Isda AGM: Buffett’s criticisms of the derivatives market rebuffed

A wide range of leading derivatives practitioners attending the International Swaps and Derivatives (Isda) annual general meeting spoke out against last month’s comments by US investor Warren Buffett, in which he compared derivatives to “weapons of mass destruction”.

In what turned out to be one of the major themes at the two-day event, held in Tokyo last Wednesday and Thursday, a succession of bankers warned that the negative perception of derivatives perpetuated by high profile figures such as Buffett could pose a potential restraining factor to the future growth of the industry.

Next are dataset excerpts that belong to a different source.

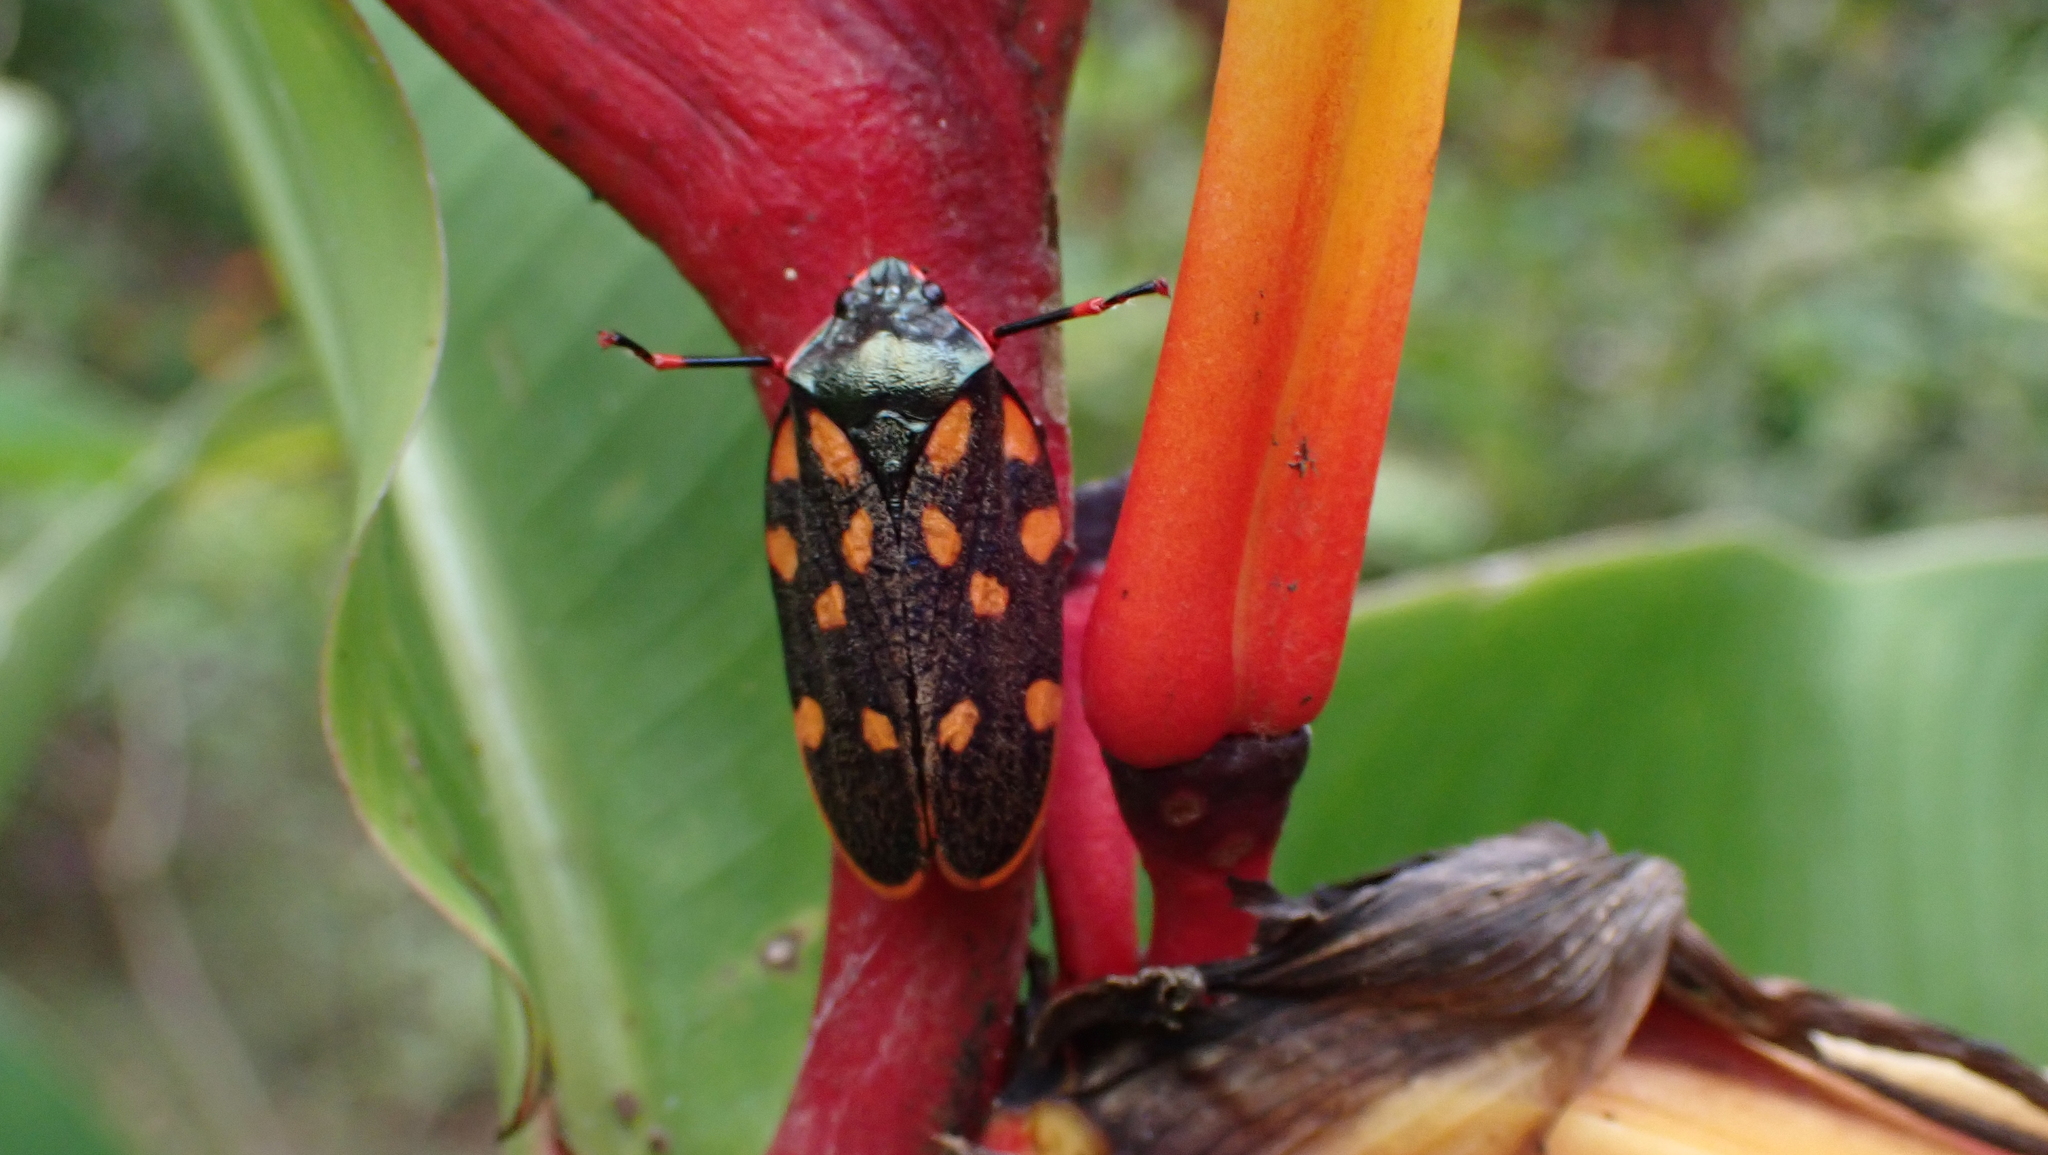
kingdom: Animalia
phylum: Arthropoda
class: Insecta
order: Hemiptera
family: Cercopidae
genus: Mahanarva
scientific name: Mahanarva costaricensis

“We need to continue to fight energetically to get across to the world at large and the financial markets at large what derivatives are about and what the benefits can be,” said Jonathan Chenevix-Trench, managing director and head of European fixed income, and global head of interest rates and foreign exchange at Morgan Stanley. “I think the combination of tremendous success in terms of growth and a lack of understanding outside of the industry continues to be a danger.”

In a letter to shareholders of his investment company Berkshire Hathaway last month, Buffett wrote that derivatives are “time bombs”, whose “potentially lethal” dangers could threaten the stability of the financial system.

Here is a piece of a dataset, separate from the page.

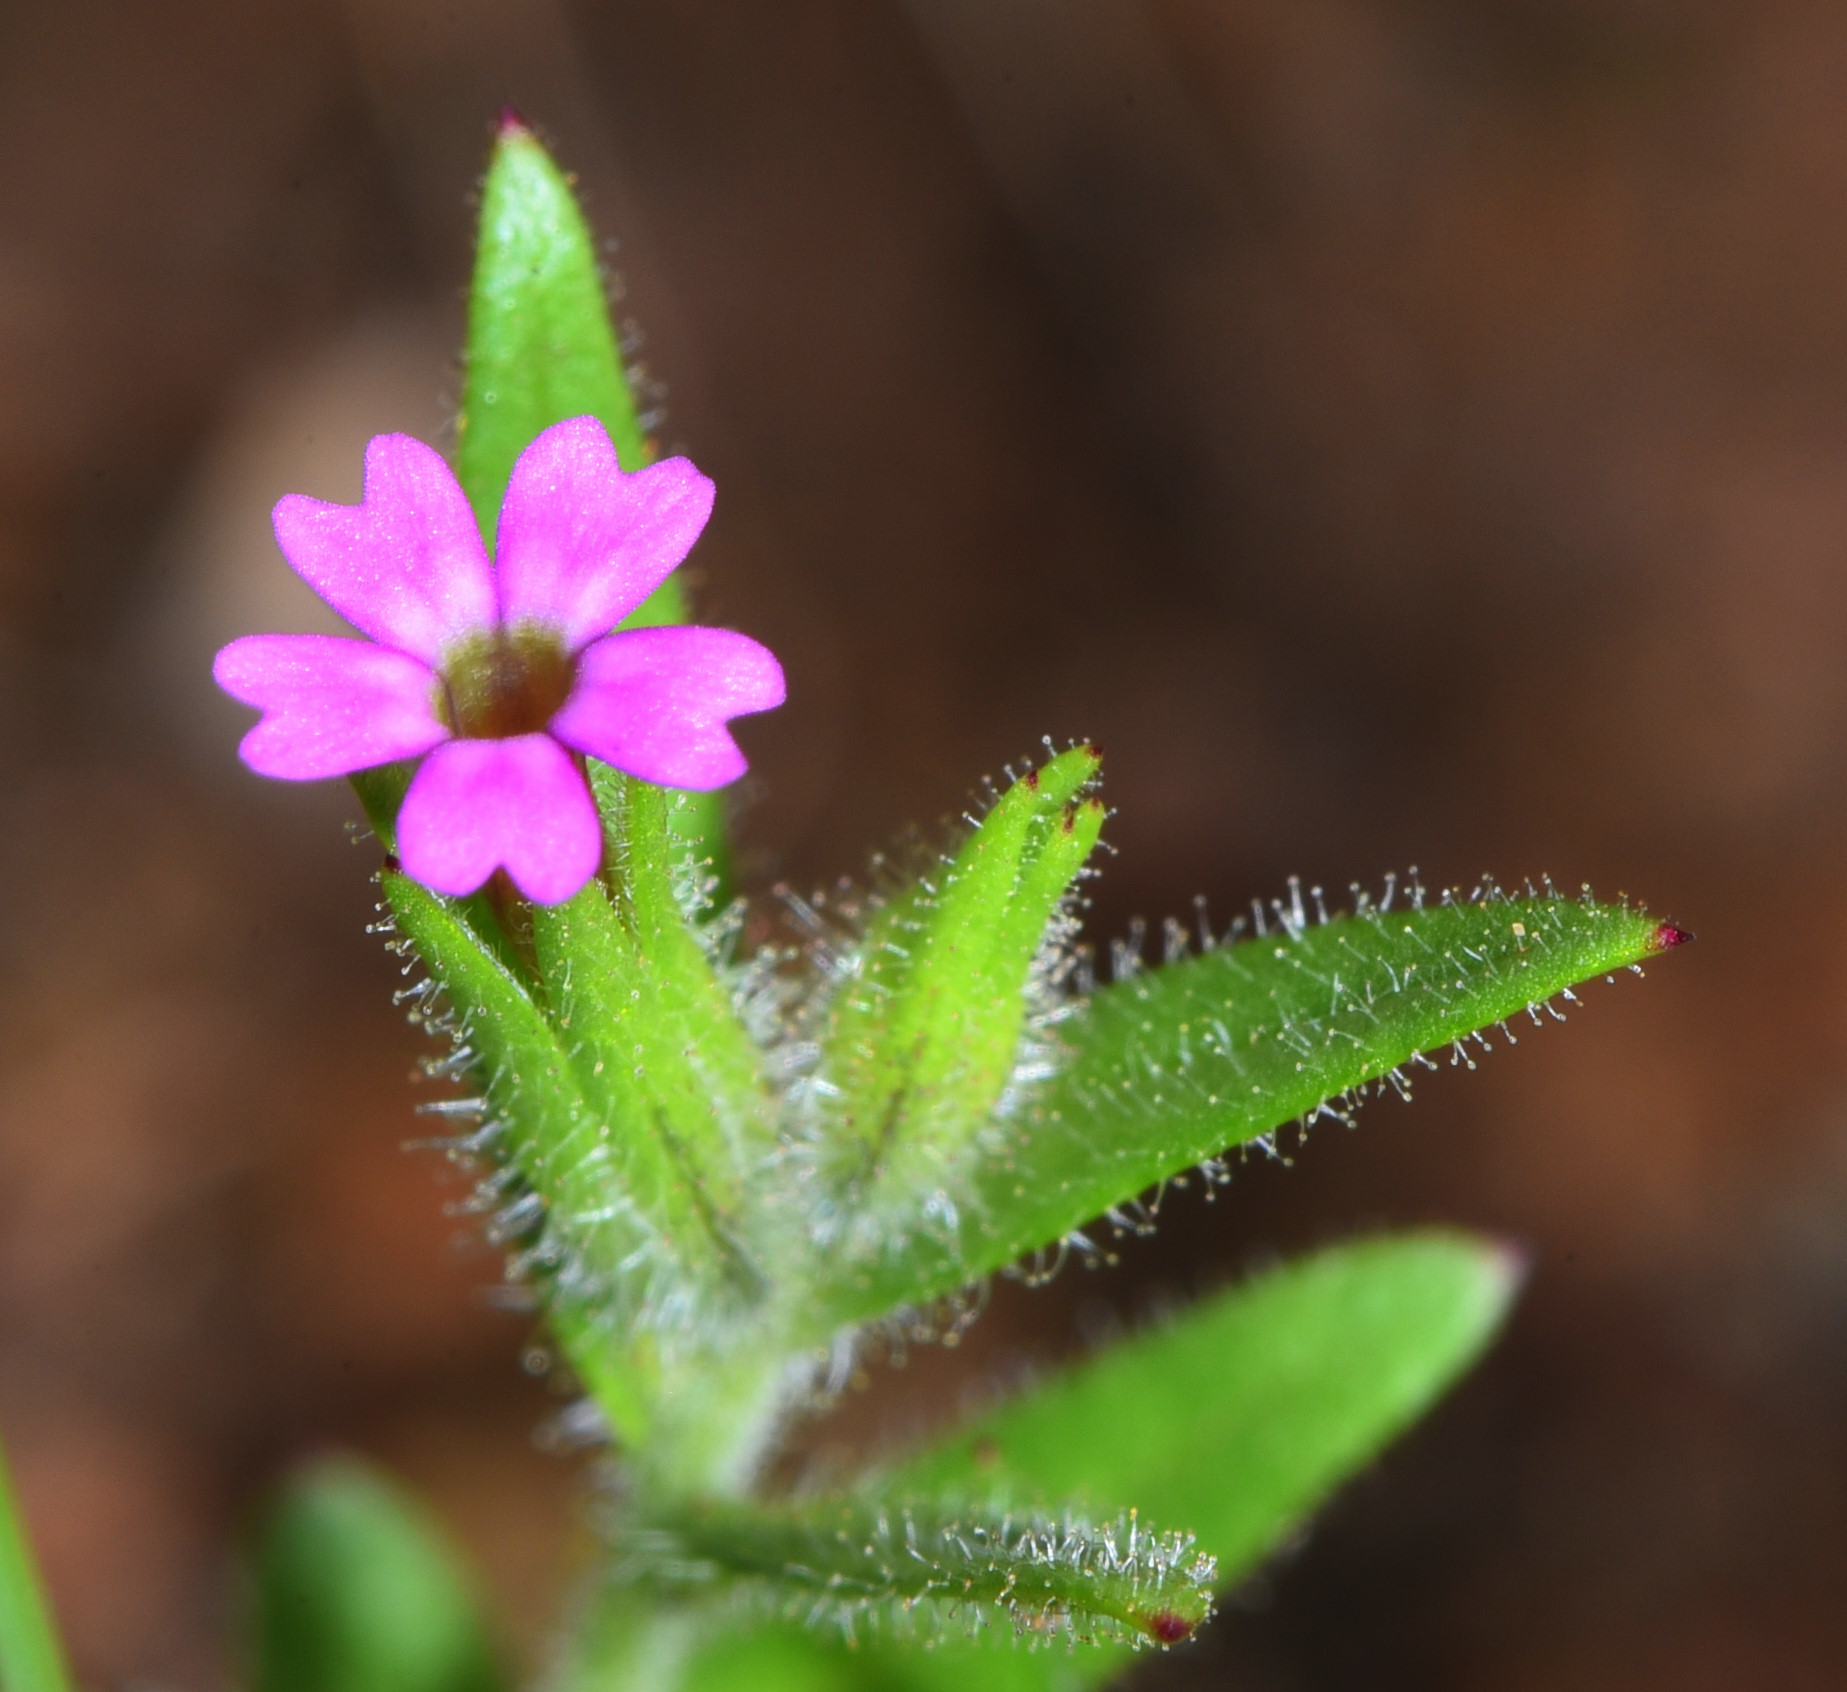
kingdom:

Several derivatives executives have since pointed out that these comments reflect Buffett’s difficulties in closing down Gen Re Financial Products, the derivatives unit of insurance company Gen Re that Buffett acquired in 1999. Having attempted unsuccessfully to sell the derivatives arm to a variety of potential buyers, Buffett has been forced to slowly wind down the business.

“I think a lot of the criticism was coming from the frustration [Buffett] was experiencing in shutting down Gen Re Financial Products,” said Kaushik Amin, managing director and co-head of global interest rate products at Lehman Brothers. “Gen Re was an entity focused on an esoteric area, with very long maturity contracts focused on particular sub-sectors of the derivatives market and it is no surprise that it is very difficult for Buffet to shut it down, especially as he was unwilling to pay a realistic price that you need to pay to exit the market.”

Nonetheless, bankers warned that a continued lack of understanding of derivatives within some sectors of the financial industry, combined with high volatility in the markets, could lead to calls for over-regulation, potentially restricting the growth of the derivatives market.

“It is important in these emotional and turbulent times that regulators and bodies that set standards resist the temptation to over-react and unilaterally set standards that ultimately prejudice the use of derivatives,” said Jerry del Missier, managing director and global head of rates and private equity at Barclays Capital. “And I think it is a responsibility of the derivatives industry and Isda in these difficult times to continue to engage bodies, to push back when we think that they are proposing irrational measures and ensure that we get a sensible oversight.”